In preparing for Christmas, our hearts will be helped by meditating on what it must have been like for those of the household of Israel who had been waiting for the Messiah. It all started immediately after the fall when God told Eve that there would be a seed that would have His heel bruised by the serpent, but that same heel would ultimately crush the serpent’s head. Already, God had promised a remedy for the spiritual death they had brought upon themselves and all subsequent generations, and also for the physical death that was working in their bodies at that very moment.

As time went on, God’s people were taught many things about the future one who was going to redeem them from the wages of sin. To name a few, they were told that He was going to be born in Bethlehem (Mic. 5:2), He would be born of a virgin (Isa. 7:14), and He would speak in parables (Ps. 78:2-4). Along with that, He would be hated without reason (Ps. 35:19), He would be spat upon and stuck (Is. 50:6), and He would be pierced (Zech. 12:10). He would do it all to save His people by being a substitute for them in order to make atonement for their sins (Is. 53:5). Then in the darkest hour, He would walk victoriously out of the grave (Ps 16:10, Ps 49:15).

The prophecies progressively revealed details regarding the coming Messiah, and although His Children did not fully understand them, they gave them hope, but having the promise of a Messiah who was to redeem you from the grip of sin is not the same comfort as having that redemption finished and calling upon his name. Those among the Hebrews who truly believed must have continually wondered longed to know His name. Jacob wrestled with Him in His pre-incarnate form, yet when Jacob asked Him His name He said, “Why is it that you ask about My name? (Gen. 32:29),”and the mystery continued. Later, Samson’s father Manoah spoke with Him, and though he did not fully understand at the moment with whom he was speaking, he also asked Him His name, and the response was “Why do you ask my name, seeing it is wonderful (Judges 13:18). All of these events were shrouded in mystery, for the name was not to be revealed until the fullness of time.

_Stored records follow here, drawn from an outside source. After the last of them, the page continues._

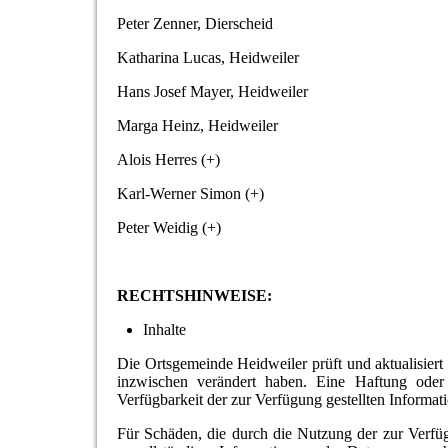
Peter Zenner, Dierscheid
Katharina Lucas, Heidweiler
Hans Josef Mayer, Heidweiler
Marga Heinz, Heidweiler
Alois Herres (+)
Karl-Werner Simon (+)
Peter Weidig (+)
RECHTSHINWEISE:
Inhalte
Die Ortsgemeinde Heidweiler prüft und aktualisiert 
inzwischen verändert haben. Eine Haftung oder Ga
Verfügbarkeit der zur Verfügung gestellten Inform
Für Schäden, die durch die Nutzung der zur Verfüg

With such wonder, hope, and speculation, they lived for thousands of years, including an approximately 400-year period following the prophet Malachi where God seemed to be silent. That all ended, however, the day an angel of the Lord appeared to young Mary and said, “You will conceive and bring forth a Son, and shall call His name Jesus.” His name would be Jesus, and He would save His people from their sins! The wait was over. Sinful humanity was to be redeemed, and the one who was to do it was going to be named Jesus!

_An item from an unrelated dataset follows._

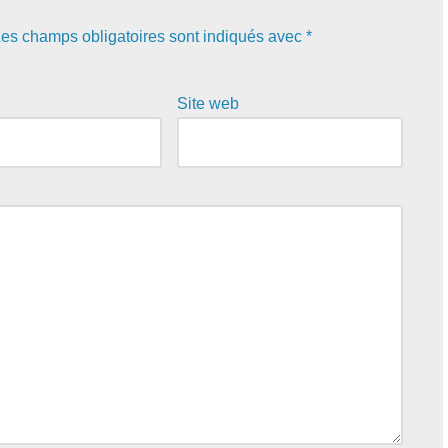
es champs obligatoires sont indiqués avec
*
Site web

Oh, how we have sung His name for thousands of years. How long we have known the only name under heaven by which man can be saved. How long it has filled our hearts with joy. We have not only known His name and His teachings, which are an endless supply of light and life, but we have also known Him personally because He is still with us today and will be with us always, even unto the end of the world.

He bore our sorrows and carried our grief. He took upon Himself our sins, thus putting an end to the condemnation that the law demanded, and He imputes to us His righteousness, making us co-heirs in the inheritance that He so rightly deserves, and we most certainly do not. None of the rapturous joys that fill the believer’s heart would be the same, had it not been for His birth in that lowly stable when God himself took on flesh.

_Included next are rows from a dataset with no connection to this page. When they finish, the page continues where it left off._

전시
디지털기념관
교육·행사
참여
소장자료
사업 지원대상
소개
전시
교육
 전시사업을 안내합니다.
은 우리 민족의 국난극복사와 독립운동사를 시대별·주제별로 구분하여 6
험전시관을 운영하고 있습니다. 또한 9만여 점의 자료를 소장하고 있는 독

It is easy to be swept away by all the trappings of the season, but the believer must not lose the infinite worth found in Christ in all the paltry tin of secular add-ons. As you prepare your home this season, be sure preparation is made to spend time with your Savior through meditation on His word and prayer, for no heart is as full as the heart that is filled with Christ.

May the Lord bless you this Christmas season!